Dataset entries
--------------------

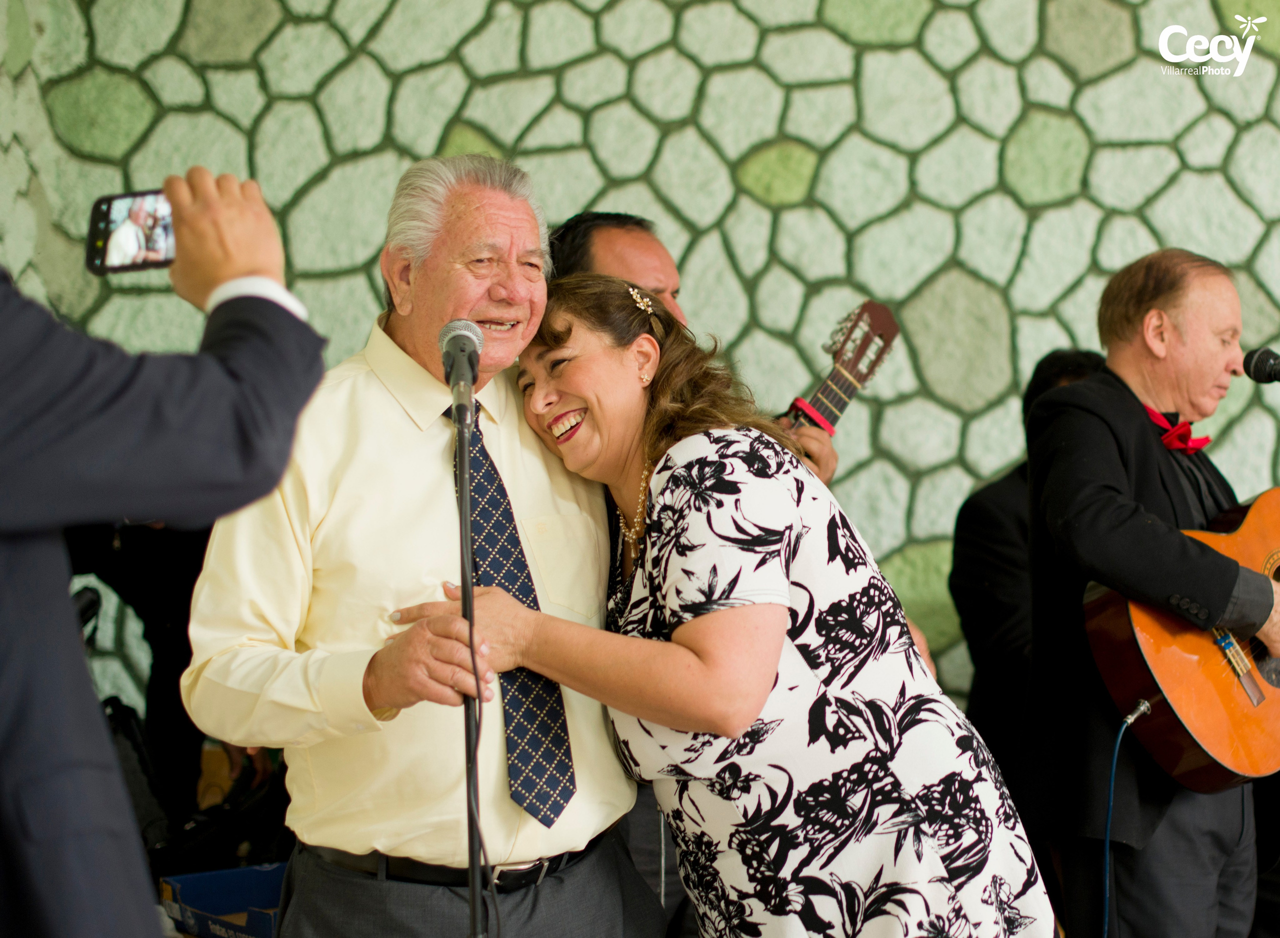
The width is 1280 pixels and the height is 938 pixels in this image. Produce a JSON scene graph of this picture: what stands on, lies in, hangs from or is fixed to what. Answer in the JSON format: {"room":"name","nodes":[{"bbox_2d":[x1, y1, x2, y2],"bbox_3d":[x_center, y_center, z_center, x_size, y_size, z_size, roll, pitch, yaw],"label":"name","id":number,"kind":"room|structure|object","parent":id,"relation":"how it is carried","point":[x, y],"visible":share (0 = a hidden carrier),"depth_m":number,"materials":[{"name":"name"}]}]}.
{"room":"event hall","nodes":[
{"label":"event hall","id":0,"kind":"room"},
{"bbox_2d":[0,0,1279,714],"bbox_3d":[0.613,-0.545,6.168,5.700,3.617,0.223,-1,1,0],"label":"stone wall","id":1,"kind":"structure","parent":0,"point":[732,17],"depth_m":6.13,"materials":[{"name":"green stone"}]},
{"bbox_2d":[1241,345,1279,383],"bbox_3d":[1.361,-0.197,4.696,0.225,0.111,0.141,-1,1,0],"label":"microphone","id":2,"kind":"object","parent":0,"point":[1255,366],"visible":0.98,"depth_m":4.73,"materials":[{"name":"black plastic"}]},
{"label":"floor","id":3,"kind":"structure","parent":0,"visible":0},
{"bbox_2d":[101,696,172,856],"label":"black bag","id":4,"kind":"object","parent":3,"relation":"on","point":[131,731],"visible":0.41,"depth_m":5.43,"materials":[{"name":"black"}]},
{"bbox_2d":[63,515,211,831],"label":"person","id":5,"kind":"object","parent":3,"relation":"on","point":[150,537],"visible":0.34,"depth_m":5.62},
{"bbox_2d":[0,177,328,937],"bbox_3d":[-0.588,0.259,2.099,0.647,1.793,0.697,-1,1,0],"label":"person","id":6,"kind":"object","parent":3,"relation":"on","point":[244,269],"visible":0.97,"depth_m":1.99},
{"bbox_2d":[84,189,177,275],"bbox_3d":[-0.472,-0.232,2.306,0.149,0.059,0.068,-1,1,11],"label":"smartphone","id":7,"kind":"object","parent":6,"relation":"in","point":[105,203],"visible":0.68,"depth_m":2.29,"materials":[{"name":"black plastic"}]},
{"bbox_2d":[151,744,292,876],"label":"bag","id":8,"kind":"object","parent":3,"relation":"on","point":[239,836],"visible":0.54,"depth_m":5.43,"materials":[{"name":"black"}]},
{"bbox_2d":[158,862,287,937],"bbox_3d":[-0.729,0.868,4.507,0.353,0.120,0.363,-1,1,0],"label":"blue box","id":9,"kind":"object","parent":3,"relation":"on","point":[244,871],"visible":0.65,"depth_m":4.54,"materials":[{"name":"blue cardboard"}]},
{"bbox_2d":[177,154,667,935],"bbox_3d":[-0.330,0.371,3.577,0.603,1.627,0.781,0,1,20],"label":"man","id":10,"kind":"object","parent":3,"relation":"on","point":[387,345],"visible":0.93,"depth_m":3.37},
{"bbox_2d":[452,379,489,937],"bbox_3d":[-0.247,0.559,3.198,0.311,1.296,0.504,-1,1,0],"label":"microphone stand","id":11,"kind":"object","parent":3,"relation":"on","point":[474,886],"visible":0.95,"depth_m":3.21,"materials":[{"name":"black metal"}]},
{"bbox_2d":[437,318,483,427],"bbox_3d":[-0.241,-0.127,3.137,0.065,0.124,0.206,-1,1,0],"label":"microphone","id":12,"kind":"object","parent":11,"relation":"attached to","point":[468,369],"visible":0.97,"depth_m":3.10,"materials":[{"name":"metal"}]},
{"bbox_2d":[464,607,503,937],"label":"cable","id":13,"kind":"object","parent":12,"relation":"hanging from","point":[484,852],"visible":0.93,"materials":[{"name":"black plastic"}]},
{"bbox_2d":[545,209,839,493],"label":"man","id":14,"kind":"object","parent":3,"relation":"on","point":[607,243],"visible":0.14,"depth_m":4.36},
{"bbox_2d":[783,300,899,447],"bbox_3d":[0.318,-0.133,4.664,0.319,0.437,0.351,-1,1,0],"label":"guitar","id":15,"kind":"object","parent":14,"relation":"in","point":[837,384],"visible":0.51,"depth_m":4.75,"materials":[{"name":"wood"}]},
{"bbox_2d":[406,277,1063,935],"bbox_3d":[0.130,0.455,3.461,0.719,1.460,0.825,-1,1,-32],"label":"woman","id":16,"kind":"object","parent":3,"relation":"on","point":[753,721],"visible":0.98,"depth_m":3.22},
{"bbox_2d":[946,349,1115,791],"bbox_3d":[0.980,0.417,5.290,0.587,1.326,0.589,-1,1,0],"label":"person","id":17,"kind":"object","parent":3,"relation":"on","point":[1085,356],"visible":0.31,"depth_m":5.20},
{"bbox_2d":[1013,259,1279,934],"bbox_3d":[1.060,0.367,4.536,0.621,1.541,0.662,-1,1,0],"label":"man","id":18,"kind":"object","parent":3,"relation":"on","point":[1155,327],"visible":0.93,"depth_m":4.41},
{"bbox_2d":[1083,488,1279,788],"bbox_3d":[1.276,0.298,4.558,0.910,0.548,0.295,-1,1,-34],"label":"acoustic guitar","id":19,"kind":"object","parent":18,"relation":"in","point":[1195,723],"visible":0.89,"depth_m":4.36,"materials":[{"name":"brown wood"}]},
{"bbox_2d":[1101,699,1152,937],"bbox_3d":[0.879,0.805,4.230,0.185,0.673,0.348,-1,1,0],"label":"cable","id":20,"kind":"object","parent":19,"relation":"attached to","point":[1129,721],"visible":0.98,"depth_m":4.29,"materials":[{"name":"blue plastic"}]}
]}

--------------------

**Instructions to follow**
Print the entries above word for word, without pictures.

**Solution for this task**
The width is 1280 pixels and the height is 938 pixels in this image. Produce a JSON scene graph of this picture: what stands on, lies in, hangs from or is fixed to what. Answer in the JSON format: {"room":"name","nodes":[{"bbox_2d":[x1, y1, x2, y2],"bbox_3d":[x_center, y_center, z_center, x_size, y_size, z_size, roll, pitch, yaw],"label":"name","id":number,"kind":"room|structure|object","parent":id,"relation":"how it is carried","point":[x, y],"visible":share (0 = a hidden carrier),"depth_m":number,"materials":[{"name":"name"}]}]}.
{"room":"event hall","nodes":[
{"label":"event hall","id":0,"kind":"room"},
{"bbox_2d":[0,0,1279,714],"bbox_3d":[0.613,-0.545,6.168,5.700,3.617,0.223,-1,1,0],"label":"stone wall","id":1,"kind":"structure","parent":0,"point":[732,17],"depth_m":6.13,"materials":[{"name":"green stone"}]},
{"bbox_2d":[1241,345,1279,383],"bbox_3d":[1.361,-0.197,4.696,0.225,0.111,0.141,-1,1,0],"label":"microphone","id":2,"kind":"object","parent":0,"point":[1255,366],"visible":0.98,"depth_m":4.73,"materials":[{"name":"black plastic"}]},
{"label":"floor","id":3,"kind":"structure","parent":0,"visible":0},
{"bbox_2d":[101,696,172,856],"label":"black bag","id":4,"kind":"object","parent":3,"relation":"on","point":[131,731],"visible":0.41,"depth_m":5.43,"materials":[{"name":"black"}]},
{"bbox_2d":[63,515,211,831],"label":"person","id":5,"kind":"object","parent":3,"relation":"on","point":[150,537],"visible":0.34,"depth_m":5.62},
{"bbox_2d":[0,177,328,937],"bbox_3d":[-0.588,0.259,2.099,0.647,1.793,0.697,-1,1,0],"label":"person","id":6,"kind":"object","parent":3,"relation":"on","point":[244,269],"visible":0.97,"depth_m":1.99},
{"bbox_2d":[84,189,177,275],"bbox_3d":[-0.472,-0.232,2.306,0.149,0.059,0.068,-1,1,11],"label":"smartphone","id":7,"kind":"object","parent":6,"relation":"in","point":[105,203],"visible":0.68,"depth_m":2.29,"materials":[{"name":"black plastic"}]},
{"bbox_2d":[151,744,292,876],"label":"bag","id":8,"kind":"object","parent":3,"relation":"on","point":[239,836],"visible":0.54,"depth_m":5.43,"materials":[{"name":"black"}]},
{"bbox_2d":[158,862,287,937],"bbox_3d":[-0.729,0.868,4.507,0.353,0.120,0.363,-1,1,0],"label":"blue box","id":9,"kind":"object","parent":3,"relation":"on","point":[244,871],"visible":0.65,"depth_m":4.54,"materials":[{"name":"blue cardboard"}]},
{"bbox_2d":[177,154,667,935],"bbox_3d":[-0.330,0.371,3.577,0.603,1.627,0.781,0,1,20],"label":"man","id":10,"kind":"object","parent":3,"relation":"on","point":[387,345],"visible":0.93,"depth_m":3.37},
{"bbox_2d":[452,379,489,937],"bbox_3d":[-0.247,0.559,3.198,0.311,1.296,0.504,-1,1,0],"label":"microphone stand","id":11,"kind":"object","parent":3,"relation":"on","point":[474,886],"visible":0.95,"depth_m":3.21,"materials":[{"name":"black metal"}]},
{"bbox_2d":[437,318,483,427],"bbox_3d":[-0.241,-0.127,3.137,0.065,0.124,0.206,-1,1,0],"label":"microphone","id":12,"kind":"object","parent":11,"relation":"attached to","point":[468,369],"visible":0.97,"depth_m":3.10,"materials":[{"name":"metal"}]},
{"bbox_2d":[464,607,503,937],"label":"cable","id":13,"kind":"object","parent":12,"relation":"hanging from","point":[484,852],"visible":0.93,"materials":[{"name":"black plastic"}]},
{"bbox_2d":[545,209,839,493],"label":"man","id":14,"kind":"object","parent":3,"relation":"on","point":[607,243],"visible":0.14,"depth_m":4.36},
{"bbox_2d":[783,300,899,447],"bbox_3d":[0.318,-0.133,4.664,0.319,0.437,0.351,-1,1,0],"label":"guitar","id":15,"kind":"object","parent":14,"relation":"in","point":[837,384],"visible":0.51,"depth_m":4.75,"materials":[{"name":"wood"}]},
{"bbox_2d":[406,277,1063,935],"bbox_3d":[0.130,0.455,3.461,0.719,1.460,0.825,-1,1,-32],"label":"woman","id":16,"kind":"object","parent":3,"relation":"on","point":[753,721],"visible":0.98,"depth_m":3.22},
{"bbox_2d":[946,349,1115,791],"bbox_3d":[0.980,0.417,5.290,0.587,1.326,0.589,-1,1,0],"label":"person","id":17,"kind":"object","parent":3,"relation":"on","point":[1085,356],"visible":0.31,"depth_m":5.20},
{"bbox_2d":[1013,259,1279,934],"bbox_3d":[1.060,0.367,4.536,0.621,1.541,0.662,-1,1,0],"label":"man","id":18,"kind":"object","parent":3,"relation":"on","point":[1155,327],"visible":0.93,"depth_m":4.41},
{"bbox_2d":[1083,488,1279,788],"bbox_3d":[1.276,0.298,4.558,0.910,0.548,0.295,-1,1,-34],"label":"acoustic guitar","id":19,"kind":"object","parent":18,"relation":"in","point":[1195,723],"visible":0.89,"depth_m":4.36,"materials":[{"name":"brown wood"}]},
{"bbox_2d":[1101,699,1152,937],"bbox_3d":[0.879,0.805,4.230,0.185,0.673,0.348,-1,1,0],"label":"cable","id":20,"kind":"object","parent":19,"relation":"attached to","point":[1129,721],"visible":0.98,"depth_m":4.29,"materials":[{"name":"blue plastic"}]}
]}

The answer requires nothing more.